───── Supplied passage
On a machine to test on, it depends how hands-on you want to be.

The build leg in this PR already runs on real RISC-V hardware. The "Build binaries - Ubuntu riscv64" job ran on the RISE project's native riscv64 runners (label ubuntu-24.04-riscv), not QEMU, and built the addon in about 40 minutes. So when llama.cpp fails to compile, those CI logs already come from a genuine riscv64 host, which should cover most of the "is the build broken" question without you needing your own box.

If you want something you can SSH into and poke at interactively, a couple of options:

  • The RISE folks already run the riscv64 runners that built this PR, and they've been helpful about getting projects onto native hardware. If a dev machine would make this easier for you, I'm happy to introduce you. They may be able to sort out interactive access, not just CI.
──────────
───── Supplied records
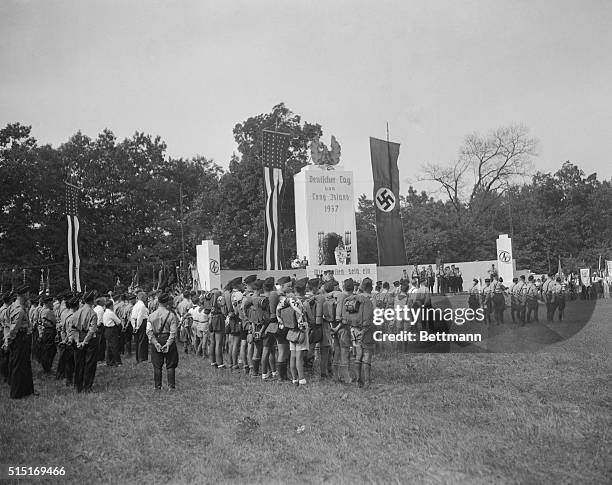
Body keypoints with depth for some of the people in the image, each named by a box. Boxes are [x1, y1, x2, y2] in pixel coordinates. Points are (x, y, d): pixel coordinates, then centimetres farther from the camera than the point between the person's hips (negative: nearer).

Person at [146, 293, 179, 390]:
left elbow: (149, 331, -5)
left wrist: (156, 343, -9)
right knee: (170, 365, 7)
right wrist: (168, 344, -12)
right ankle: (171, 385, 8)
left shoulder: (151, 315, 2)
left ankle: (157, 386, 14)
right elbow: (173, 332, -13)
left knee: (157, 366, 10)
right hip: (168, 340, -2)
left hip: (156, 341, 3)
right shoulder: (171, 315, -8)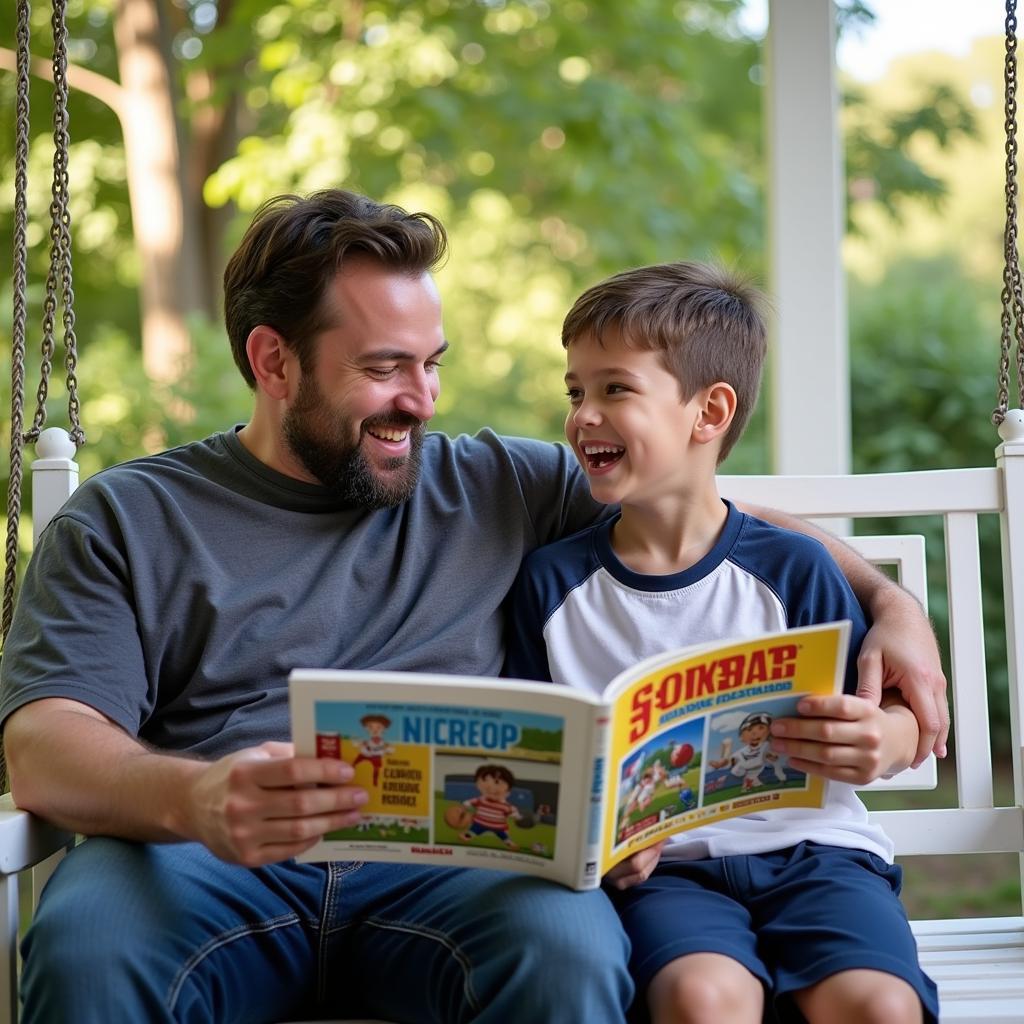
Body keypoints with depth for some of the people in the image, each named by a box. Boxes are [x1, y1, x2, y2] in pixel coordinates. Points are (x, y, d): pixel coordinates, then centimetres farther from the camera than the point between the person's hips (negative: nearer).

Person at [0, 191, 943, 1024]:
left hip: (445, 857, 2)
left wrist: (890, 600, 12)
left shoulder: (500, 489, 22)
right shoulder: (124, 519, 13)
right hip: (206, 863, -1)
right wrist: (192, 798, -23)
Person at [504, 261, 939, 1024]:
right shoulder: (553, 581, 8)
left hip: (806, 847, 1)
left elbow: (901, 723, 8)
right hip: (661, 866, 0)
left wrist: (882, 744, -16)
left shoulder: (791, 569, 4)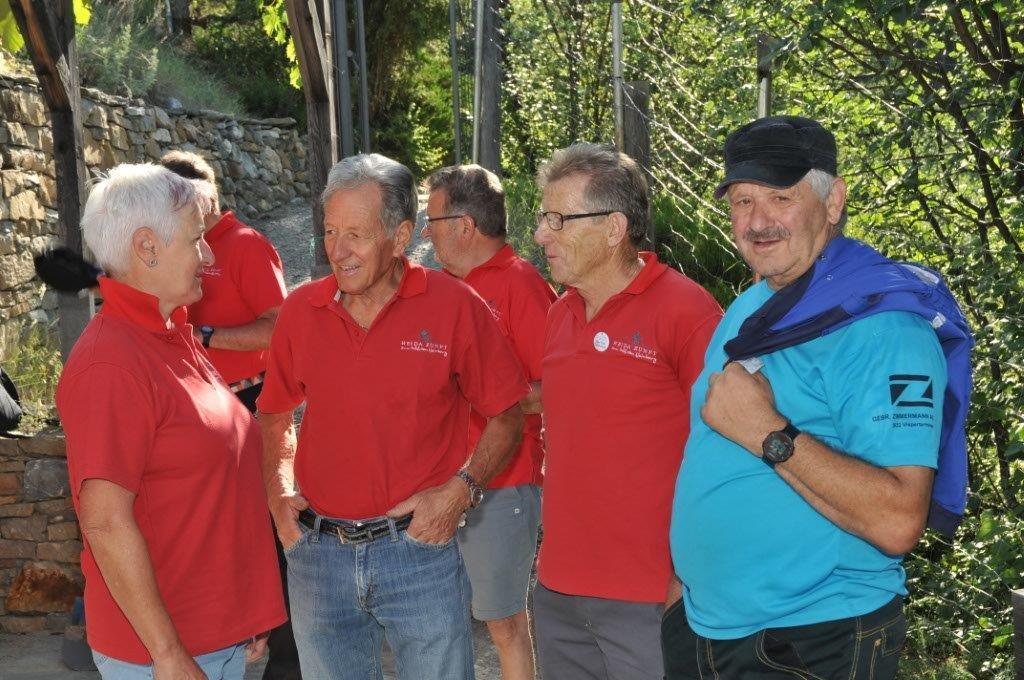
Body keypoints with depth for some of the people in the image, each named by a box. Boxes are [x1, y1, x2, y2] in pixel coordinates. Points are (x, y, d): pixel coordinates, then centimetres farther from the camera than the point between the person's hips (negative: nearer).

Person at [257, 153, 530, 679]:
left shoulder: (454, 306, -9)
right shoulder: (300, 311, 1)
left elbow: (506, 416, -1)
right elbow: (275, 417, 14)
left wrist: (461, 490, -14)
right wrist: (279, 494, 0)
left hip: (420, 546, -3)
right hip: (318, 553, 3)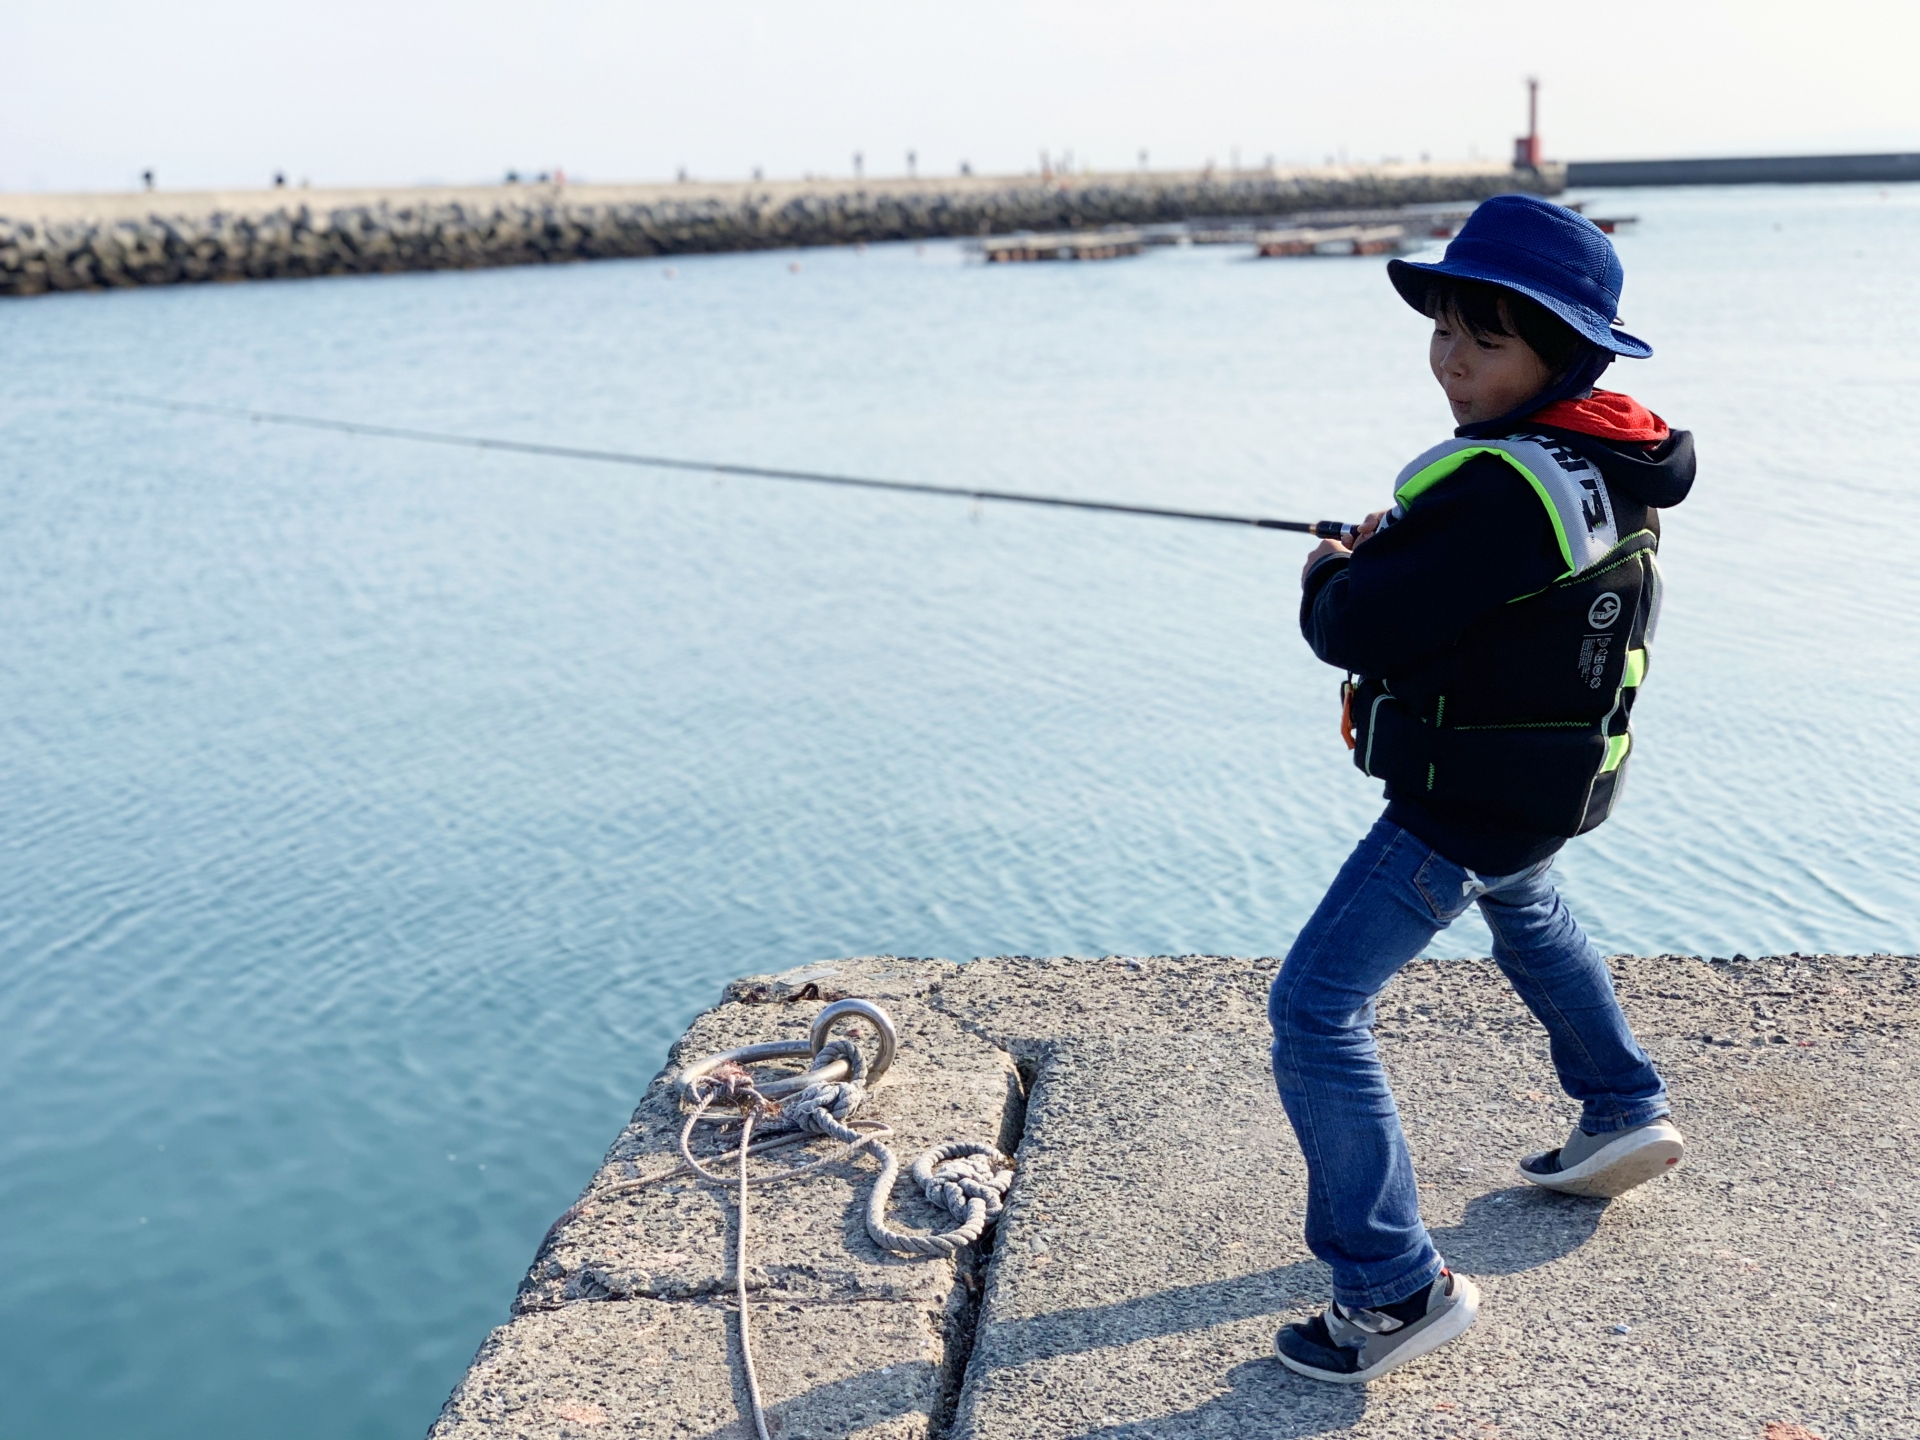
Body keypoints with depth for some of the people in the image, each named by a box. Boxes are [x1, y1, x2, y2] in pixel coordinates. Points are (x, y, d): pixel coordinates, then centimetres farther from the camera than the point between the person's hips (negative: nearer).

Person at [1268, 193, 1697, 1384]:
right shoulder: (1617, 463, -1)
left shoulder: (1506, 489, -31)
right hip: (1553, 783, 10)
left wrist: (1331, 574, -7)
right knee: (1526, 914, 39)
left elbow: (1355, 629, -29)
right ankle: (1624, 1113, 53)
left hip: (1465, 808, -10)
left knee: (1317, 1010, -8)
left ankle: (1398, 1288, -3)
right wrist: (1400, 549, 2)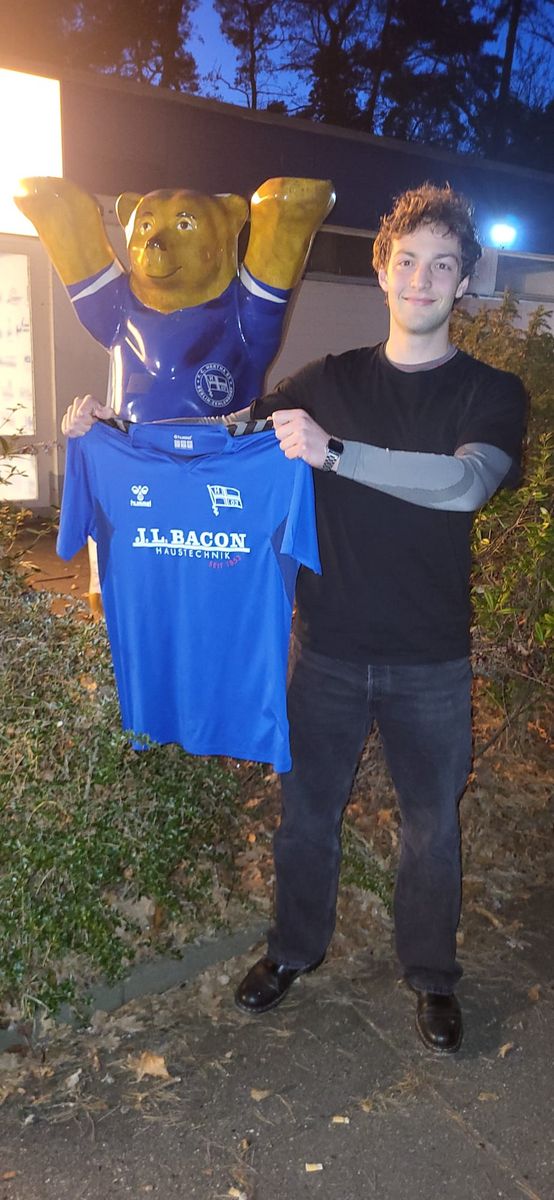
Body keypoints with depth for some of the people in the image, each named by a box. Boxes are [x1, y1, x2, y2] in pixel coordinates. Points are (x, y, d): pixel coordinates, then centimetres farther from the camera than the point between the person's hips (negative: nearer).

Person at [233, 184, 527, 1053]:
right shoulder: (329, 382, 4)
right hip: (328, 651, 2)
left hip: (430, 662, -1)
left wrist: (332, 452, -32)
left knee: (432, 824, 12)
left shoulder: (492, 393, -3)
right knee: (306, 810, 15)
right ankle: (296, 948, 41)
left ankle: (431, 975, 36)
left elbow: (465, 483, -23)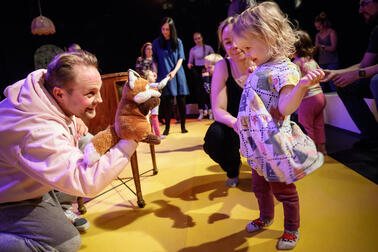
──────────
→ **Activities**
**A.** Edit the RISC-V testing comment by reproducing everything from "On a machine" down to "not just CI." with "CI" replaced by "continuous integration".
**B.** Answer these questions using the RISC-V testing comment:
(i) Which runner label did the "Build binaries - Ubuntu riscv64" job use?
(ii) Roughly how long did that job take to build the addon?
(iii) Who runs the riscv64 runners that built the PR?
**C.** Extend the RISC-V testing comment with new text that follows on from its final sentence.
You won't need the material.

→ **Response list**
**A.**
On a machine to test on, it depends how hands-on you want to be.

The build leg in this PR already runs on real RISC-V hardware. The "Build binaries - Ubuntu riscv64" job ran on the RISE project's native riscv64 runners (label ubuntu-24.04-riscv), not QEMU, and built the addon in about 40 minutes. So when llama.cpp fails to compile, those continuous integration logs already come from a genuine riscv64 host, which should cover most of the "is the build broken" question without you needing your own box.

If you want something you can SSH into and poke at interactively, a couple of options:

  • The RISE folks already run the riscv64 runners that built this PR, and they've been helpful about getting projects onto native hardware. If a dev machine would make this easier for you, I'm happy to introduce you. They may be able to sort out interactive access, not just continuous integration.

**B.**
(i) ubuntu-24.04-riscv
(ii) About 40 minutes
(iii) The RISE folks (the RISE project)

**C.**
  • For a self-serve box, Scaleway rents a RISC-V server (EM-RV1) at about 0.042 EUR/hour or 16 EUR/month, so there's nothing to buy. For physical hardware, a Banana Pi BPI-F3 or a Milk-V board is around $100 to $150, which is what I use day to day. Happy to share my exact setup.

I also have a BPI-F3 on my desk, so I'm glad to just reproduce whatever you hit and report back. If something breaks on riscv64 and you'd rather not chase it yourself, ping me and I'll dig in on real hardware.

On maintaining riscv64 support going forward: yes, happy to help. I do this kind of porting across a handful of projects, so I can watch the build leg, test releases on hardware, and pick up riscv64 issues as they come in. It's best-effort on my side rather than anything official, but I'm around and I'd like it to keep working.

One last thing, in case it saves you time later: the riscv64 leg needs GCC 14 or newer. Recent llama.cpp turns on the RVV half-precision path (zvfh / _Float16), and those intrinsics aren't in GCC 13, so the build installs gcc-14 first. You likely know the build better than I do, but if riscv64 ever regresses with errors about vfloat16 types, that's where I'd look first.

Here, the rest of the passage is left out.